◆ Aim:
Can you copy every row below word for word, leaving out the pictures?

* START *

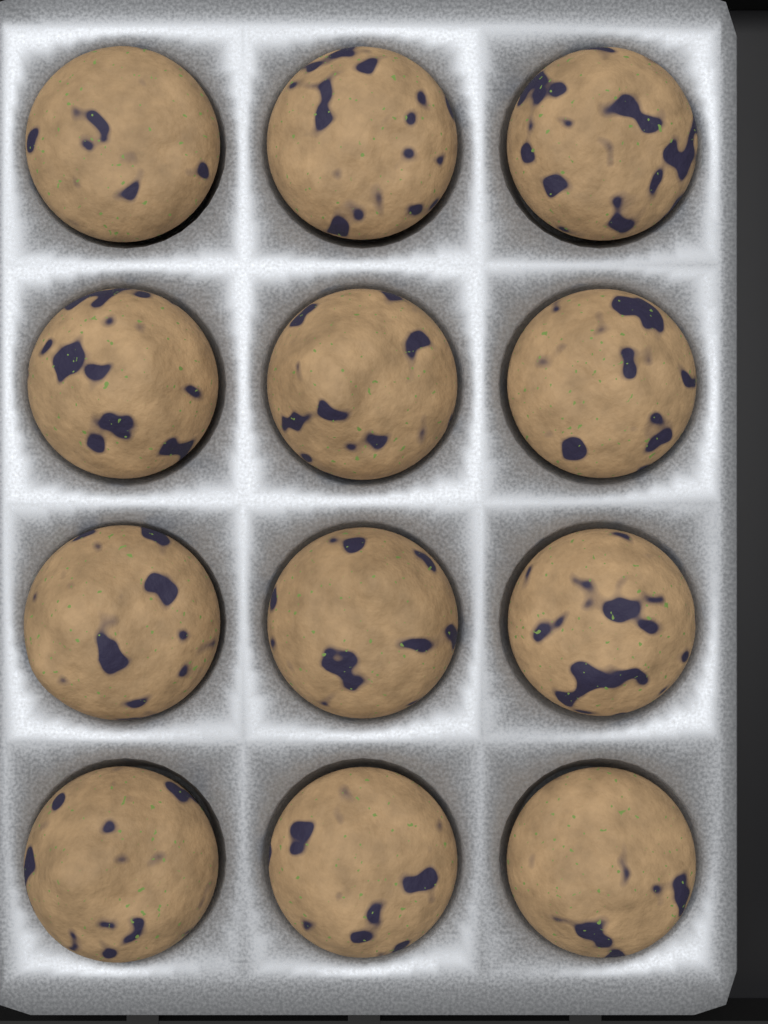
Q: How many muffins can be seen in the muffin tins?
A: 12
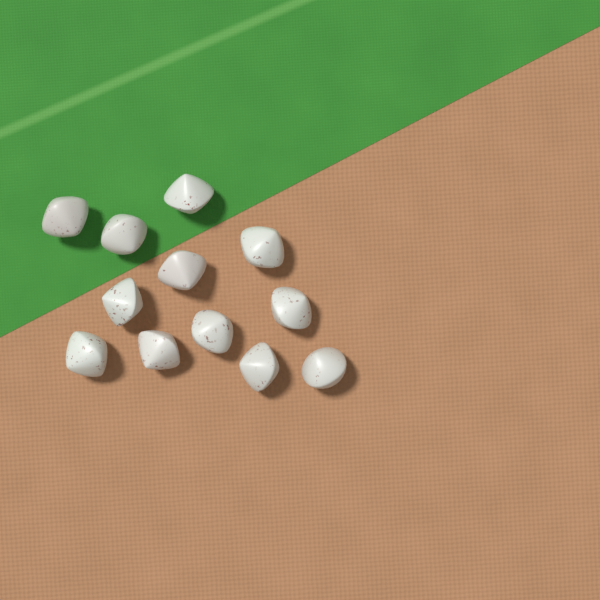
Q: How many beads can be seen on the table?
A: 12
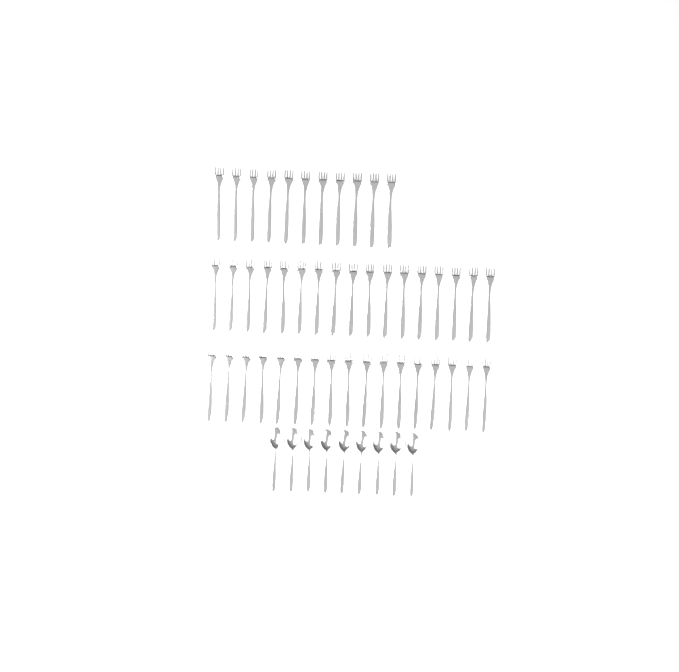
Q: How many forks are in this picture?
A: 45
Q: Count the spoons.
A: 9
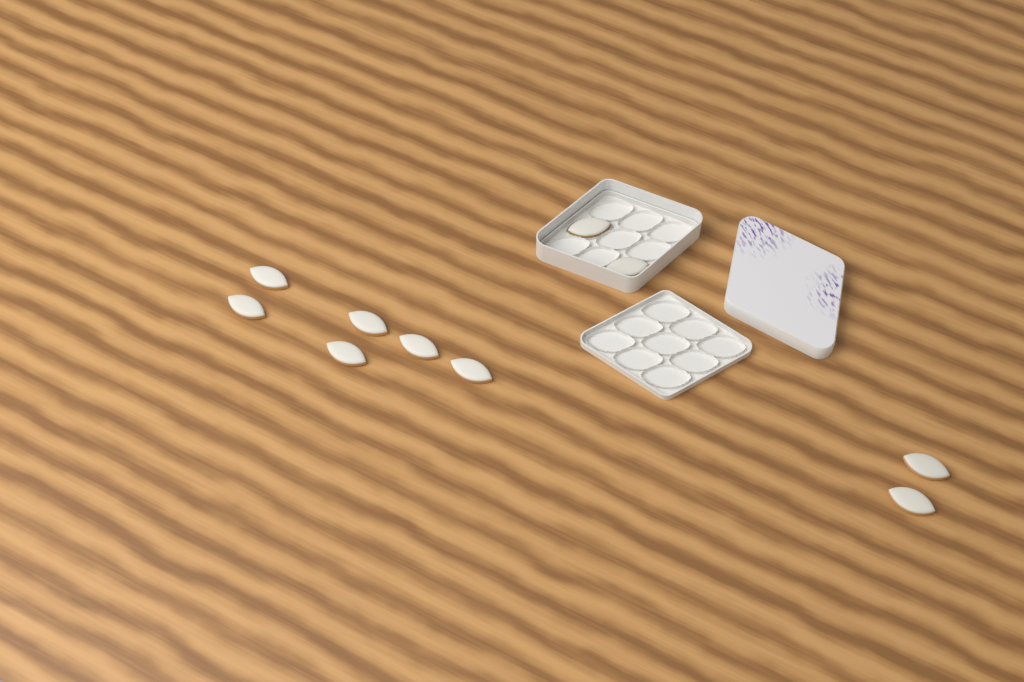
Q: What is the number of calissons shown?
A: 10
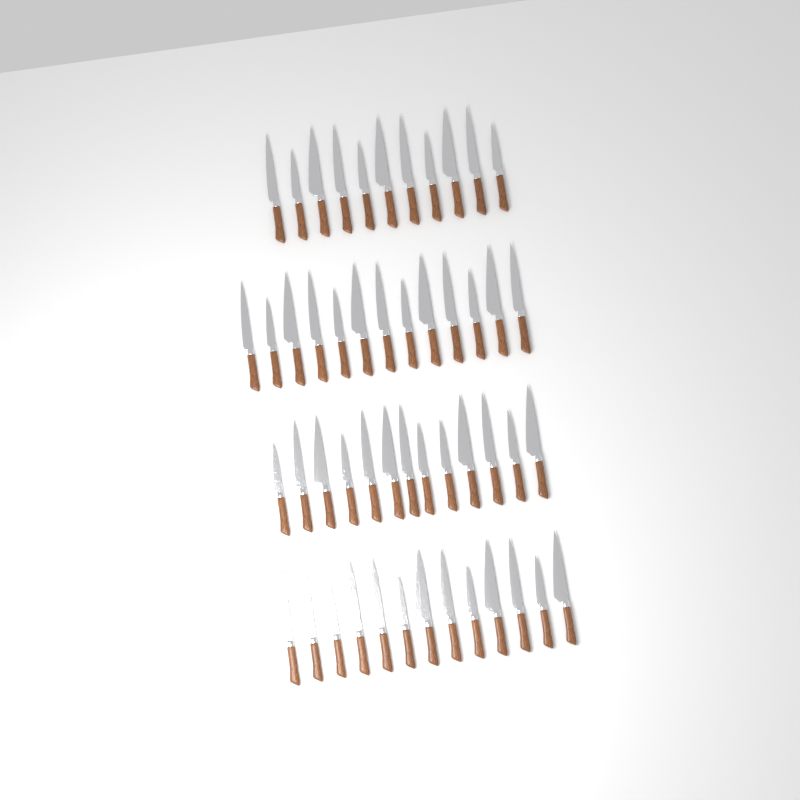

* END *

◆ Problem solution:
Q: How many muffins can be seen in the muffin tins?
A: 12
Q: How many beads can be seen on the table?
A: 12
Q: How many forks are in this picture?
A: 45
Q: Count the spoons.
A: 9
Q: What is the number of calissons shown?
A: 10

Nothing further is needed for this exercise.